* **Your instructions**: Write out the data word for word and omit every picture.

* **Data excerpt**:
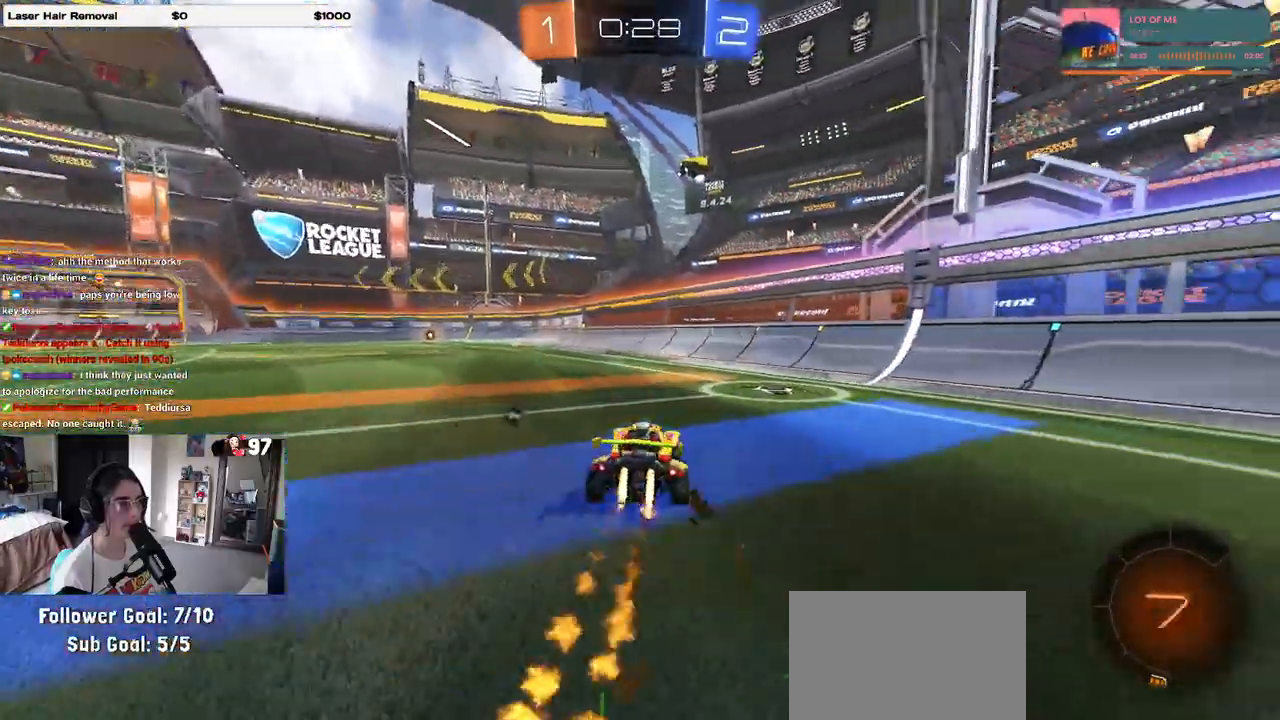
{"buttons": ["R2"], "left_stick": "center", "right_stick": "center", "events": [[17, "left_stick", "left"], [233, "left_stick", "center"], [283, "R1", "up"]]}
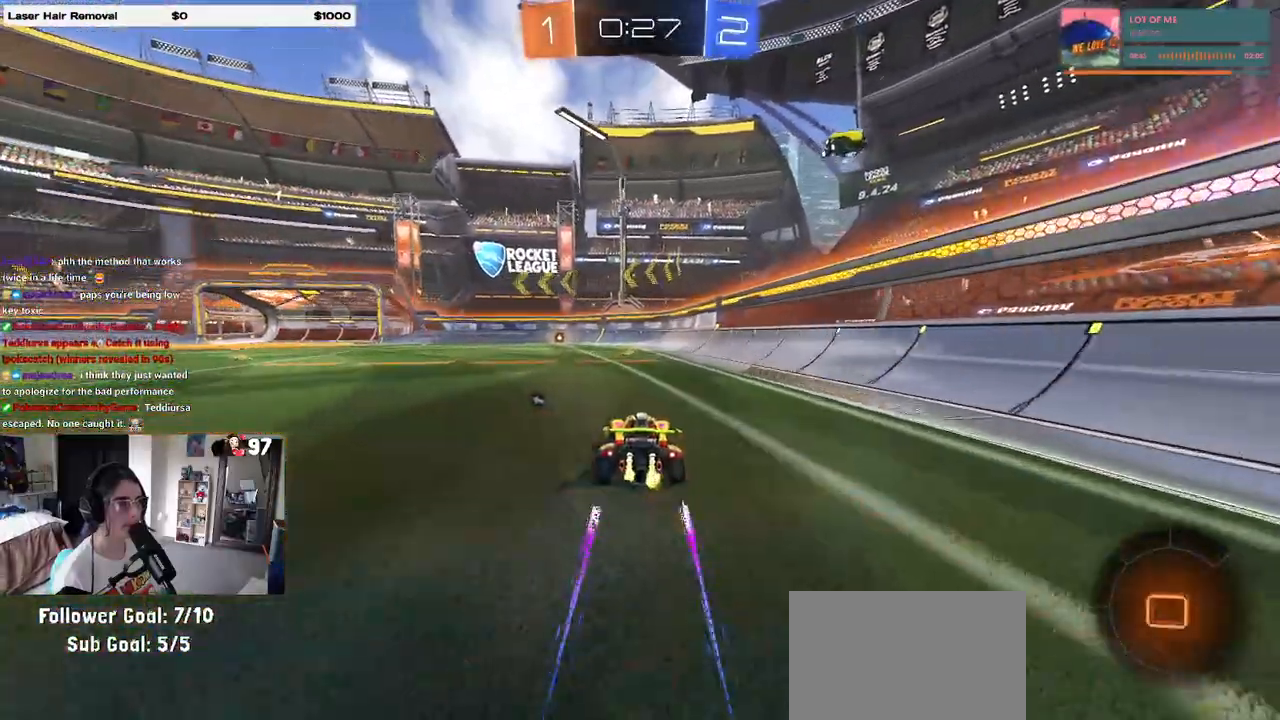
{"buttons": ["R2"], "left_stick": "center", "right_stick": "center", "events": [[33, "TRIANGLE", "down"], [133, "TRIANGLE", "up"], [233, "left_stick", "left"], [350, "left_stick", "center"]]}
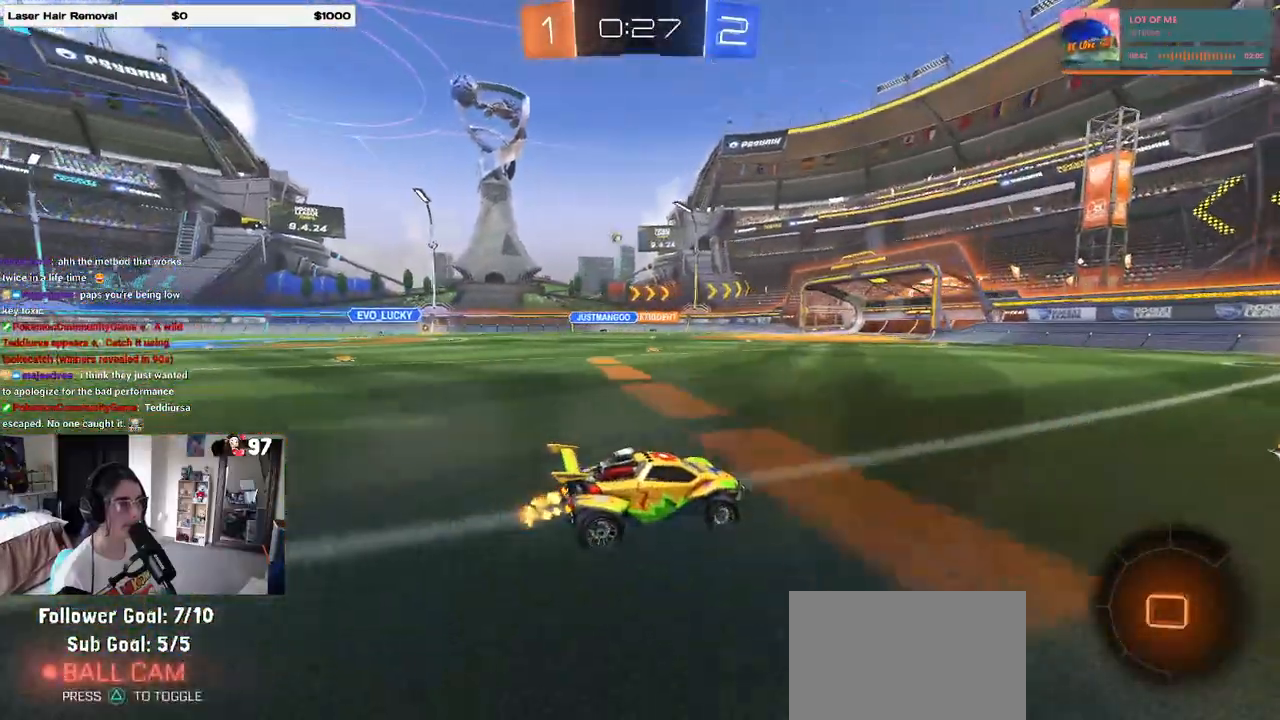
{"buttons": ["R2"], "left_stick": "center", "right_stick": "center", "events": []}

* **Result**:
{"buttons": ["R2"], "left_stick": "center", "right_stick": "center", "events": [[17, "left_stick", "left"], [233, "left_stick", "center"], [283, "R1", "up"]]}
{"buttons": ["R2"], "left_stick": "center", "right_stick": "center", "events": [[33, "TRIANGLE", "down"], [133, "TRIANGLE", "up"], [233, "left_stick", "left"], [350, "left_stick", "center"]]}
{"buttons": ["R2"], "left_stick": "center", "right_stick": "center", "events": []}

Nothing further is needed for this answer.